# Task instructions
Turn every line of source text in the items below into a single numbered list, dropping blank lines and leaving the pictures out.

# Dataset entries
*** Begin section ***
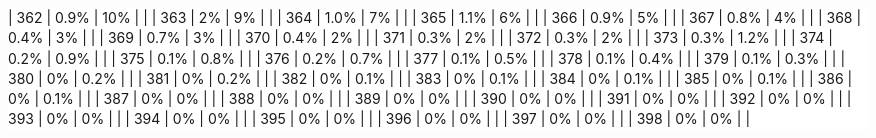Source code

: | 362 | 0.9% | 10% |  |
| 363 | 2% | 9% |  |
| 364 | 1.0% | 7% |  |
| 365 | 1.1% | 6% |  |
| 366 | 0.9% | 5% |  |
| 367 | 0.8% | 4% |  |
| 368 | 0.4% | 3% |  |
| 369 | 0.7% | 3% |  |
| 370 | 0.4% | 2% |  |
| 371 | 0.3% | 2% |  |
| 372 | 0.3% | 2% |  |
| 373 | 0.3% | 1.2% |  |
| 374 | 0.2% | 0.9% |  |
| 375 | 0.1% | 0.8% |  |
| 376 | 0.2% | 0.7% |  |
| 377 | 0.1% | 0.5% |  |
| 378 | 0.1% | 0.4% |  |
| 379 | 0.1% | 0.3% |  |
| 380 | 0% | 0.2% |  |
| 381 | 0% | 0.2% |  |
| 382 | 0% | 0.1% |  |
| 383 | 0% | 0.1% |  |
| 384 | 0% | 0.1% |  |
| 385 | 0% | 0.1% |  |
| 386 | 0% | 0.1% |  |
| 387 | 0% | 0% |  |
| 388 | 0% | 0% |  |
| 389 | 0% | 0% |  |
| 390 | 0% | 0% |  |
| 391 | 0% | 0% |  |
| 392 | 0% | 0% |  |
| 393 | 0% | 0% |  |
| 394 | 0% | 0% |  |
| 395 | 0% | 0% |  |
| 396 | 0% | 0% |  |
| 397 | 0% | 0% |  |
| 398 | 0% | 0% |  |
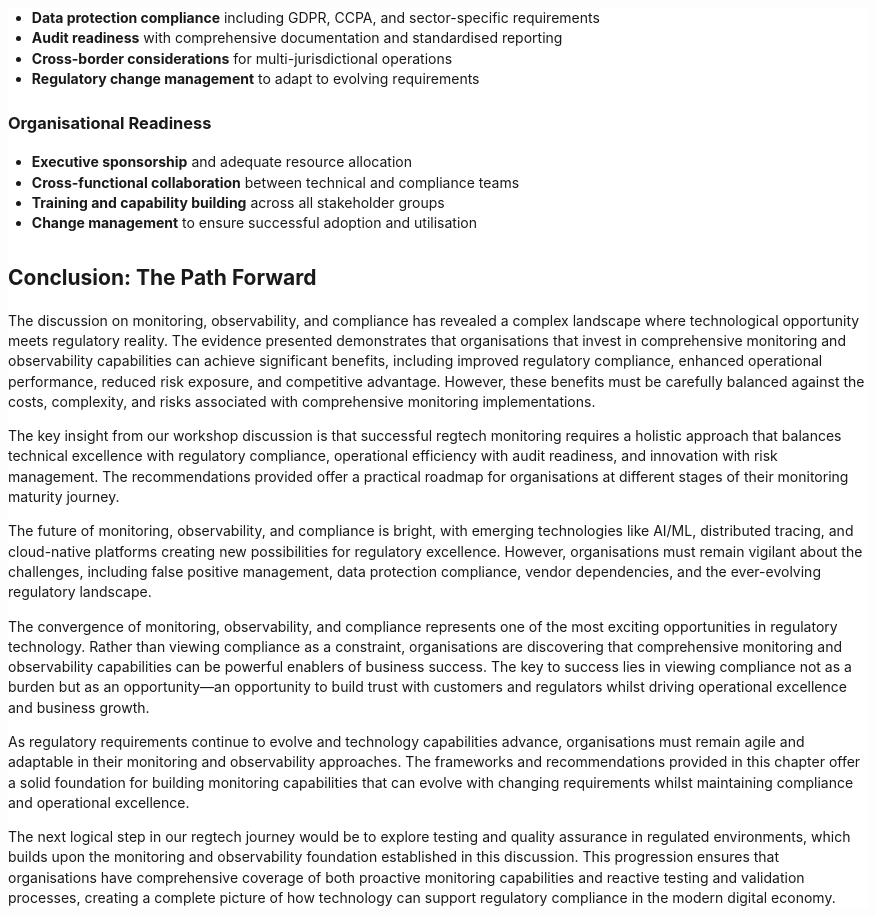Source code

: - **Data protection compliance** including GDPR, CCPA, and sector-specific requirements
- **Audit readiness** with comprehensive documentation and standardised reporting
- **Cross-border considerations** for multi-jurisdictional operations
- **Regulatory change management** to adapt to evolving requirements

### Organisational Readiness

- **Executive sponsorship** and adequate resource allocation
- **Cross-functional collaboration** between technical and compliance teams
- **Training and capability building** across all stakeholder groups
- **Change management** to ensure successful adoption and utilisation

## Conclusion: The Path Forward

The discussion on monitoring, observability, and compliance has revealed a complex landscape where technological opportunity meets regulatory reality. The evidence presented demonstrates that organisations that invest in comprehensive monitoring and observability capabilities can achieve significant benefits, including improved regulatory compliance, enhanced operational performance, reduced risk exposure, and competitive advantage. However, these benefits must be carefully balanced against the costs, complexity, and risks associated with comprehensive monitoring implementations.

The key insight from our workshop discussion is that successful regtech monitoring requires a holistic approach that balances technical excellence with regulatory compliance, operational efficiency with audit readiness, and innovation with risk management. The recommendations provided offer a practical roadmap for organisations at different stages of their monitoring maturity journey.

The future of monitoring, observability, and compliance is bright, with emerging technologies like AI/ML, distributed tracing, and cloud-native platforms creating new possibilities for regulatory excellence. However, organisations must remain vigilant about the challenges, including false positive management, data protection compliance, vendor dependencies, and the ever-evolving regulatory landscape.

The convergence of monitoring, observability, and compliance represents one of the most exciting opportunities in regulatory technology. Rather than viewing compliance as a constraint, organisations are discovering that comprehensive monitoring and observability capabilities can be powerful enablers of business success. The key to success lies in viewing compliance not as a burden but as an opportunity—an opportunity to build trust with customers and regulators whilst driving operational excellence and business growth.

As regulatory requirements continue to evolve and technology capabilities advance, organisations must remain agile and adaptable in their monitoring and observability approaches. The frameworks and recommendations provided in this chapter offer a solid foundation for building monitoring capabilities that can evolve with changing requirements whilst maintaining compliance and operational excellence.

The next logical step in our regtech journey would be to explore testing and quality assurance in regulated environments, which builds upon the monitoring and observability foundation established in this discussion. This progression ensures that organisations have comprehensive coverage of both proactive monitoring capabilities and reactive testing and validation processes, creating a complete picture of how technology can support regulatory compliance in the modern digital economy.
*** End section ***
# Task output
1. Source code
2. : | 362 | 0.9% | 10% |  |
3. | 363 | 2% | 9% |  |
4. | 364 | 1.0% | 7% |  |
5. | 365 | 1.1% | 6% |  |
6. | 366 | 0.9% | 5% |  |
7. | 367 | 0.8% | 4% |  |
8. | 368 | 0.4% | 3% |  |
9. | 369 | 0.7% | 3% |  |
10. | 370 | 0.4% | 2% |  |
11. | 371 | 0.3% | 2% |  |
12. | 372 | 0.3% | 2% |  |
13. | 373 | 0.3% | 1.2% |  |
14. | 374 | 0.2% | 0.9% |  |
15. | 375 | 0.1% | 0.8% |  |
16. | 376 | 0.2% | 0.7% |  |
17. | 377 | 0.1% | 0.5% |  |
18. | 378 | 0.1% | 0.4% |  |
19. | 379 | 0.1% | 0.3% |  |
20. | 380 | 0% | 0.2% |  |
21. | 381 | 0% | 0.2% |  |
22. | 382 | 0% | 0.1% |  |
23. | 383 | 0% | 0.1% |  |
24. | 384 | 0% | 0.1% |  |
25. | 385 | 0% | 0.1% |  |
26. | 386 | 0% | 0.1% |  |
27. | 387 | 0% | 0% |  |
28. | 388 | 0% | 0% |  |
29. | 389 | 0% | 0% |  |
30. | 390 | 0% | 0% |  |
31. | 391 | 0% | 0% |  |
32. | 392 | 0% | 0% |  |
33. | 393 | 0% | 0% |  |
34. | 394 | 0% | 0% |  |
35. | 395 | 0% | 0% |  |
36. | 396 | 0% | 0% |  |
37. | 397 | 0% | 0% |  |
38. | 398 | 0% | 0% |  |
39. Source code
40. : - **Data protection compliance** including GDPR, CCPA, and sector-specific requirements
41. - **Audit readiness** with comprehensive documentation and standardised reporting
42. - **Cross-border considerations** for multi-jurisdictional operations
43. - **Regulatory change management** to adapt to evolving requirements
44. ### Organisational Readiness
45. - **Executive sponsorship** and adequate resource allocation
46. - **Cross-functional collaboration** between technical and compliance teams
47. - **Training and capability building** across all stakeholder groups
48. - **Change management** to ensure successful adoption and utilisation
49. ## Conclusion: The Path Forward
50. The discussion on monitoring, observability, and compliance has revealed a complex landscape where technological opportunity meets regulatory reality. The evidence presented demonstrates that organisations that invest in comprehensive monitoring and observability capabilities can achieve significant benefits, including improved regulatory compliance, enhanced operational performance, reduced risk exposure, and competitive advantage. However, these benefits must be carefully balanced against the costs, complexity, and risks associated with comprehensive monitoring implementations.
51. The key insight from our workshop discussion is that successful regtech monitoring requires a holistic approach that balances technical excellence with regulatory compliance, operational efficiency with audit readiness, and innovation with risk management. The recommendations provided offer a practical roadmap for organisations at different stages of their monitoring maturity journey.
52. The future of monitoring, observability, and compliance is bright, with emerging technologies like AI/ML, distributed tracing, and cloud-native platforms creating new possibilities for regulatory excellence. However, organisations must remain vigilant about the challenges, including false positive management, data protection compliance, vendor dependencies, and the ever-evolving regulatory landscape.
53. The convergence of monitoring, observability, and compliance represents one of the most exciting opportunities in regulatory technology. Rather than viewing compliance as a constraint, organisations are discovering that comprehensive monitoring and observability capabilities can be powerful enablers of business success. The key to success lies in viewing compliance not as a burden but as an opportunity—an opportunity to build trust with customers and regulators whilst driving operational excellence and business growth.
54. As regulatory requirements continue to evolve and technology capabilities advance, organisations must remain agile and adaptable in their monitoring and observability approaches. The frameworks and recommendations provided in this chapter offer a solid foundation for building monitoring capabilities that can evolve with changing requirements whilst maintaining compliance and operational excellence.
55. The next logical step in our regtech journey would be to explore testing and quality assurance in regulated environments, which builds upon the monitoring and observability foundation established in this discussion. This progression ensures that organisations have comprehensive coverage of both proactive monitoring capabilities and reactive testing and validation processes, creating a complete picture of how technology can support regulatory compliance in the modern digital economy.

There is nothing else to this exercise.